When someone turns a little into a lot, the public looks for a quick explanation. Luck. Connections. Insider. Trap.

Can there be luck in a specific transaction? Of course. Always. Can there be luck in eight years of consistency? That changes things.

A long trajectory, with a repeatable process, usually indicates:

  • risk management,
  • statistical edge,
  • disciplined execution,
  • and many hours of screen time.

The myth of luck is convenient because it prevents you from looking at what's missing: practice.

If you want to start “like Kotegawa” (without fantasies)

I've been in the markets for almost a decade, and if there's one thing I've learned, it's that the newbie who survives isn't the smartest. It's the most organized.

If you want to take your first steps with this approach:

  1. Open a demo account with a reliable broker.
  2. Use TradingView to practice the 20% below the 25-day moving average filter.
  3. Practice entries with simple confirmation: EMA, RSI, MACD.
  4. Keep a transaction log. Take a screenshot. Reason for entry. Reason for exit. Emotional state of the moment. Yes, emotion too.
  5. When you go real, keep your ego in check. Small size. Fixed risk.

And complement that with continuing education. Books, courses, serious material. Not the typical "get rich in 7 days" video. That kind of content is usually expensive, even if it's free.

Minimal risk rules for beginners:

  • Never risk too much on a single trade.
  • Diversify (not all in the same sector, not all in the same idea).
  • Stop-loss always, even if it bothers you.
  • If you don't understand why you're entering, don't enter.

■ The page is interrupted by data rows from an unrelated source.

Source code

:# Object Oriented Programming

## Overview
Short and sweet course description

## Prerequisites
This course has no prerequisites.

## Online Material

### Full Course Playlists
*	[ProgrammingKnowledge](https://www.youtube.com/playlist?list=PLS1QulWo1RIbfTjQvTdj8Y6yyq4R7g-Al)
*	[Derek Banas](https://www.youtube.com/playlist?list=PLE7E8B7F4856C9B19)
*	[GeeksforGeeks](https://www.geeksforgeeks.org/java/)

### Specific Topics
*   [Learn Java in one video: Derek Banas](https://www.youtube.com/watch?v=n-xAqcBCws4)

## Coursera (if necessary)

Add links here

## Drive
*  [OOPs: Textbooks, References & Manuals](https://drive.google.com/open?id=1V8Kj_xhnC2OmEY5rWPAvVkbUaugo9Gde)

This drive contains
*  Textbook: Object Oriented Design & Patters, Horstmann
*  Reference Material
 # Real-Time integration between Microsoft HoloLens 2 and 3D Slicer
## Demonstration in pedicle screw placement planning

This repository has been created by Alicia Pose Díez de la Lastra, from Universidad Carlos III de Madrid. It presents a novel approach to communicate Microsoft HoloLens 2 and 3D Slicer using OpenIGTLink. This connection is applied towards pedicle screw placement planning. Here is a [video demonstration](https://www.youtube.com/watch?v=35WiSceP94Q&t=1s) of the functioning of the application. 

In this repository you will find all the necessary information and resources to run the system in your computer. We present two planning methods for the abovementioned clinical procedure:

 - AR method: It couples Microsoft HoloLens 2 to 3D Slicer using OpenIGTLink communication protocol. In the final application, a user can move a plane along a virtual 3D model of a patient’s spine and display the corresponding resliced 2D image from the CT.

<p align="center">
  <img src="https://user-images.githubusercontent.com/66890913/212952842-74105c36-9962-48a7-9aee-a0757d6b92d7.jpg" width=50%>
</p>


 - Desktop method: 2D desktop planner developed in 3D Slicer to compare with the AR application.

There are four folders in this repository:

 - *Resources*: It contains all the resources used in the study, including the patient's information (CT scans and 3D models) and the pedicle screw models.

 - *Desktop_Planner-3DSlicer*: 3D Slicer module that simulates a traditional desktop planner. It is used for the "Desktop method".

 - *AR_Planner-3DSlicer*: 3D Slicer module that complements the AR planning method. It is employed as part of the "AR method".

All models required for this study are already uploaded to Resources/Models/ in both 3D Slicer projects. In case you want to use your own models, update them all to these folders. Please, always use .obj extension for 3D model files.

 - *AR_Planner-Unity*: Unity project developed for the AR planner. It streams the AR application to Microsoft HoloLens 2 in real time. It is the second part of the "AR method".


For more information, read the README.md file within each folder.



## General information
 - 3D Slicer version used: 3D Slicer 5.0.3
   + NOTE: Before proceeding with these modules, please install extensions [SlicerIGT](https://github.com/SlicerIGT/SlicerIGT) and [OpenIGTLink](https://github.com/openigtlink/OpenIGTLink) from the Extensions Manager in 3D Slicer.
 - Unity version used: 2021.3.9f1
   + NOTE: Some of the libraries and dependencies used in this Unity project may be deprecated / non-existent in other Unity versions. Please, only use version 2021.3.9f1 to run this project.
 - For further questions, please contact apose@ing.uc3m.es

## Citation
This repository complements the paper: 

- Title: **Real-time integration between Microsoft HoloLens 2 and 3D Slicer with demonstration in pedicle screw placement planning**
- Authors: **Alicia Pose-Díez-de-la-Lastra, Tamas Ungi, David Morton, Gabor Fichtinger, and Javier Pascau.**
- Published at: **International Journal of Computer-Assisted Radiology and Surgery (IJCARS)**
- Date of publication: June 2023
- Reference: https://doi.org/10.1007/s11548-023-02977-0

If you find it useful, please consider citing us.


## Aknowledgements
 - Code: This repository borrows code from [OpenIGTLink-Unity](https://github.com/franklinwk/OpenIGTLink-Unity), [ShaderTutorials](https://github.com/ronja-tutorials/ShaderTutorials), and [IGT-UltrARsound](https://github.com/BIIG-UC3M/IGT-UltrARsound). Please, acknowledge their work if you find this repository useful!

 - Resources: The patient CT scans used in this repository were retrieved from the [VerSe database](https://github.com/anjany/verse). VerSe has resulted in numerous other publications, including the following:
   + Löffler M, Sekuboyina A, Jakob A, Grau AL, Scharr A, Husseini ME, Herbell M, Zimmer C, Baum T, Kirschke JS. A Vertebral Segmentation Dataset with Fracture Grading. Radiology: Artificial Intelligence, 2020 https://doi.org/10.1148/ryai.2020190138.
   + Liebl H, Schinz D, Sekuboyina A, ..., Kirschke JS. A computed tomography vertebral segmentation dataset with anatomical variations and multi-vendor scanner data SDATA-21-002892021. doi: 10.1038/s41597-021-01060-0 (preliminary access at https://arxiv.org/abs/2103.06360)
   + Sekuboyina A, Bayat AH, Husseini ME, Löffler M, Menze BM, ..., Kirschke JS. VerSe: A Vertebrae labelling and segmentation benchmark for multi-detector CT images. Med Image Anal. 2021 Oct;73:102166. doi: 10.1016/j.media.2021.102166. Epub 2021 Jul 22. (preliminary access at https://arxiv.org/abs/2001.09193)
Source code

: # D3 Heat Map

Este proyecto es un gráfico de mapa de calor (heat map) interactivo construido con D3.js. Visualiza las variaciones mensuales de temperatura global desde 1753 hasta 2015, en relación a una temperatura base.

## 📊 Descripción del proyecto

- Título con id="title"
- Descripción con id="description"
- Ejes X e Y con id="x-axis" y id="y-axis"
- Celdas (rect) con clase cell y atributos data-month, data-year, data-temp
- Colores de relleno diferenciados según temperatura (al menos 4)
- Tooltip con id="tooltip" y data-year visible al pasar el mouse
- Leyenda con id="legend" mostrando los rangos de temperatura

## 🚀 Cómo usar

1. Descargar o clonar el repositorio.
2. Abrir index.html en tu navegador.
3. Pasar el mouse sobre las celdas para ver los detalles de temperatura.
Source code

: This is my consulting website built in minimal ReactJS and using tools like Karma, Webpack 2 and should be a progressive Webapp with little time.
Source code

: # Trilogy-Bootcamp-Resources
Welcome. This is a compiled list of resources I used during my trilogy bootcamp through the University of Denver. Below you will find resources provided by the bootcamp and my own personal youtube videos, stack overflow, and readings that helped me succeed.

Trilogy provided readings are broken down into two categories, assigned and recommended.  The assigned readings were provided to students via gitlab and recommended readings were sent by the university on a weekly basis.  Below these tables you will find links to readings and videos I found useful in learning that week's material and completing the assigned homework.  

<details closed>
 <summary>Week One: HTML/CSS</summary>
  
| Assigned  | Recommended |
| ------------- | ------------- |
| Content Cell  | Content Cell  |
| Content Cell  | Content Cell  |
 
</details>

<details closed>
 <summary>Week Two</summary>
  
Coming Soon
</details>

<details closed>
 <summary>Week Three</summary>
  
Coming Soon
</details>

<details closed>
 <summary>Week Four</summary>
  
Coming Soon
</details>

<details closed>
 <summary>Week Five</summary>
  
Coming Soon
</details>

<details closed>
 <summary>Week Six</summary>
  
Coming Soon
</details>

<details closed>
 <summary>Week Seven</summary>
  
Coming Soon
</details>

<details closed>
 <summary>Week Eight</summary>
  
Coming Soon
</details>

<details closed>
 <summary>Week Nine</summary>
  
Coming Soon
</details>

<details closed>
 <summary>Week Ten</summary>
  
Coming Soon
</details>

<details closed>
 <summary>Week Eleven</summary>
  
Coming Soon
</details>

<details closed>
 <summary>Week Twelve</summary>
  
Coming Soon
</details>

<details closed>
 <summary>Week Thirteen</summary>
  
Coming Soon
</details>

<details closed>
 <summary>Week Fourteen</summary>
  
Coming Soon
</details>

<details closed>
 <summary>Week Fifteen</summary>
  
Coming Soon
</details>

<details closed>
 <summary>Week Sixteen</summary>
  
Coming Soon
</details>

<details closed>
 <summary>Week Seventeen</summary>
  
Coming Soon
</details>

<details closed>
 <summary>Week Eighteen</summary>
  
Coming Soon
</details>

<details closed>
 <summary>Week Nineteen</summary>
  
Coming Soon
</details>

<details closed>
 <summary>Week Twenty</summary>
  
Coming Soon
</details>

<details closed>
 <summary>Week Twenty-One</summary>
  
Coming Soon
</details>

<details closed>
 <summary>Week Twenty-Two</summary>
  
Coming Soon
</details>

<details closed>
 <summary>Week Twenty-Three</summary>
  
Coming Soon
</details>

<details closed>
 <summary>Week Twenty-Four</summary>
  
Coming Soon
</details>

Conclusion: what really explains its success

Takashi Kotegawa 's strategy can be summarized in something almost offensive in its simplicity:

  • detect a controlled downward trend,
  • look for stocks far removed from their 25-day moving average,
  • Confirm the turnaround with basic indicators,
  • manage the operation by days, following an EMA,
  • and repeat without breaking rules.

That is.

It's not glamorous. It's not a secret hack. But it's real.

If you take away one key idea, let it be this: a simple strategy, executed with discipline and patience, usually beats a brilliant strategy executed impulsively. Adapt the method to your personality, your risk tolerance, and your schedule. And then repeat it until it becomes automatic.

That's where real trading begins. And honestly, that's where most people give up.